President Barack Obama has called for the creation of a new public insurance option to bolster competition in areas where it is limited.
States including Alabama, Alaska, Missouri, Arizona, Florida, North Carolina, Mississippi, Oklahoma and Tennessee are likely to move next year to having one insurer in all or a majority of counties, Kaiser’s analysis found. Regulators in those states confirmed the findings, except in Florida and Missouri, where officials said they didn’t yet have counts.
In many states, the decline in exchange competition stems largely from the pullbacks of UnitedHealth, Aetna and Humana Inc., which have all said they are seeking to stem growing losses on their ACA business. Some states that lost insurers, like Kansas and North Carolina, were able to attract new ones.
Next year will bring “a major shift in insurer participation,” the biggest decrease since the start of the exchanges in 2014, said Cynthia Cox, an associate director at the Kaiser foundation.
In some markets, the high-profile withdrawals of big companies come atop the retreat of smaller insurers, including the closure of 16 of the 23 nonprofit cooperatives that launched operations under the health law.

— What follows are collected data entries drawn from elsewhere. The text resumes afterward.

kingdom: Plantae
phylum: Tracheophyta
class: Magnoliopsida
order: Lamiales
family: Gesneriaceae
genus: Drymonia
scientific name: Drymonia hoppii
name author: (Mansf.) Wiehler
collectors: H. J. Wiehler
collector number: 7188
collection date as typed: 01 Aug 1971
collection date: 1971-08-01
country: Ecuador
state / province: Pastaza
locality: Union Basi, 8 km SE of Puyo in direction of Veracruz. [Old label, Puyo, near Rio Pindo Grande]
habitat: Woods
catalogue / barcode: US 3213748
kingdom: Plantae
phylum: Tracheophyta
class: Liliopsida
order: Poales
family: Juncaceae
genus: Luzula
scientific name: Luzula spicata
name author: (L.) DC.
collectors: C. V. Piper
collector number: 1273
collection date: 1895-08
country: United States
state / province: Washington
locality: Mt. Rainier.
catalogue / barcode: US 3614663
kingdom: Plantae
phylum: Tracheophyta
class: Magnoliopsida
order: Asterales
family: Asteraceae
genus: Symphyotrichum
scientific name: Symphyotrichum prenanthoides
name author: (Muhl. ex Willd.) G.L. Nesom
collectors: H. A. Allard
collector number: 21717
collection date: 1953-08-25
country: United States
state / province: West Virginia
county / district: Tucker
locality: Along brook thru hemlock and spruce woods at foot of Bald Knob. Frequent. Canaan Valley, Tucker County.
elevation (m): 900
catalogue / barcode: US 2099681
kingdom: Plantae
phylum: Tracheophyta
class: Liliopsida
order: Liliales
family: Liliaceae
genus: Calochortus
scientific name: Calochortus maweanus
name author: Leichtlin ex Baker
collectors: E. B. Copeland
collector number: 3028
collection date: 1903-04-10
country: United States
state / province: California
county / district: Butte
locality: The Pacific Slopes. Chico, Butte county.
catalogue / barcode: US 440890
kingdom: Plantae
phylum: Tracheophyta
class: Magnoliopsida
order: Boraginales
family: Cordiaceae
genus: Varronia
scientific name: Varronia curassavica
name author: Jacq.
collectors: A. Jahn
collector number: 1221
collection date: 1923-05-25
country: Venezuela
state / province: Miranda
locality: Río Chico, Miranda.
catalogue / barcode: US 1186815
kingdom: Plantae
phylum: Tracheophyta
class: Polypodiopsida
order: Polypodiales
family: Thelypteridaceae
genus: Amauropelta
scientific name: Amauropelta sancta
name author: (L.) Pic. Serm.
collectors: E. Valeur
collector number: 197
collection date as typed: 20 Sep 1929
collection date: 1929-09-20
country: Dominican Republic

Where Insurers are Leaving
Net change* in the number of participating insurers, 2016-2017 estimate
*Net changes represent insurer entries and exits disclosed through 8/26/16; where exact county footprints not available, estimates used.
Source: Kaiser Family Foundation
UnitedHealth’s planned withdrawal from Oklahoma came after two regional insurers bowed out, according to the state’s regulator. Aetna, meanwhile, canceled plans to join the state’s exchange.
The upshot: Only one remaining exchange insurer statewide. “Let’s face it, there’s no competition,” said Mike Rhoads, Oklahoma’s deputy insurance commissioner.
Joseph Devoy, a 31-year-old construction worker who lives in Arizona’s Pinal County, said he had to switch insurers to UnitedHealth this year after his previous provider, the co-op Meritus, stopped selling plans. Now, with UnitedHealth leaving Arizona, Mr. Devoy, who has to purchase coverage through the ACA marketplace to qualify for a federal subsidy, isn’t sure if any insurer will be offering a plan he can buy for next year. Without coverage, he fears he could face a penalty under the law.
“I don’t know what to do now,” Mr. Devoy said. Even if an insurer does come into Pinal, “at that point, it’s a monopoly.”